Finding ultra-pure water locally...


I've been reading up on record cleaning, and there seems to be something of a consensus that rinsing with ultra pure water / lab-grade water / triple distilled water (I'm assuming these are just different names for essentially the same thing?) helps. Where does one buy such water locally? I would imagine paying postage to ship 10 lbs of water would be rather high. I'm in the San Francisco Bay Area. Tks!

John
john_adams_sunnyvale
Albert and Cincy_bob - what sort of storage container do you plan to use? From the Finding Pure Water thread, I read amber colored glass jugs should work better than plastic.
I'm keeping my Reagent grade water in whatever kind of gallon jugs they ship in.

I have an IKEA roll around that was supposed to be for a kitchen that I use for my RC machine. I keep all the cleaners in the drawers below the work surface.

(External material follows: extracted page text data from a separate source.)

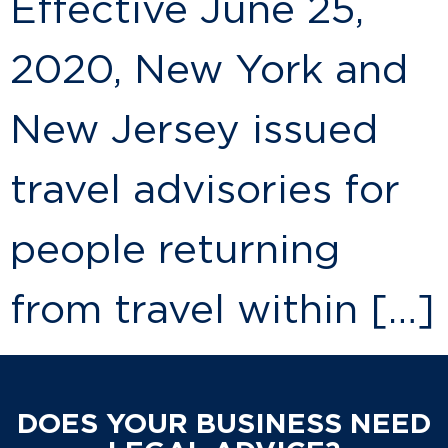
Effective June 25,
2020, New York and
New Jersey issued
travel advisories for
people returning
from travel within […]
DOES YOUR BUSINESS NEED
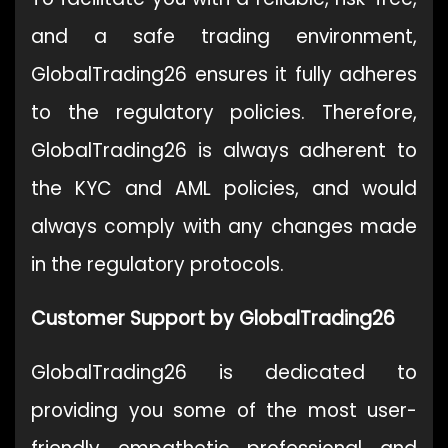
and a safe trading environment,
GlobalTrading26 ensures it fully adheres
to the regulatory policies. Therefore,
GlobalTrading26 is always adherent to
the KYC and AML policies, and would
always comply with any changes made
in the regulatory protocols.
Customer Support by GlobalTrading26
GlobalTrading26 is dedicated to
providing you some of the most user-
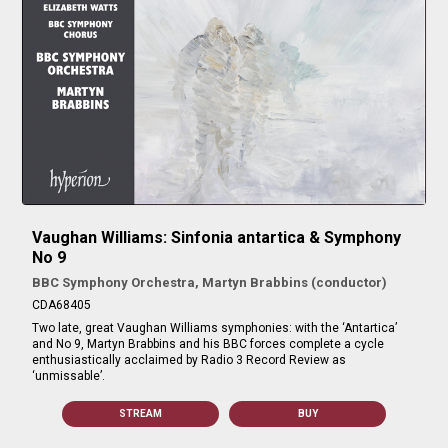
Vaughan Williams: Sinfonia antartica & Symphony
No 9
BBC Symphony Orchestra, Martyn Brabbins (conductor)
CDA68405
Two late, great Vaughan Williams symphonies: with the ‘Antartica’
and No 9, Martyn Brabbins and his BBC forces complete a cycle
enthusiastically acclaimed by Radio 3 Record Review as
‘unmissable’.
STREAM
BUY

Guess I could refill the 64 ounce container supplied with my Walker Prelude kit as it empties. That's a handier and more manageable size container than the gallons.
I have a 180 gallon saltwater aquarium with a 55g sump and had to purchase an RO/DI unit due to well water. They are not expensive. I think mine was less than $150 for a 75 gallon-per-day. I need to add nearly 2 gallons a day due to evaporation and I do a 35 gallon water change monthly. Remember, it takes about 4 gallons to make 1 gallon of filtered water. I have the "waste water" going to my washing machine. Do not store in any ole plastic jug. Glass or a #6 plastic container will not leech. Not a bad idea to own a unit for drinking and getting out all of that garbage that they treat with. You should only drink "RO" and not "RO/DI". Most units have simple valves for using either/both. That will be the day that I pay(get ripped-off) for water!
Jtimothya, maybe it's naive on my part, but I figured that whatever sort of storage container the Reagent water has been stored in to date will be fine for continued storage at home. So that's what I am planning on doing unless I find it's a bad idea...
Guys, I have had a home RO filter for 30 years. It get replaced once a year. At the end of the year the water has about 300 non-water parts per million. After it is replaced this is 3 per million. Our chemistry department has a much higher quality RO device. They certainly were not impressed with my home results but did not mention what theirs yielded.

Hdm, assuming that you meant to add distillation to reagent water, I cannot imagine that adding salt back in as a softener would be used.

Cello, my tests also show that ultra pure water is superior at least as a final rinse to RO water.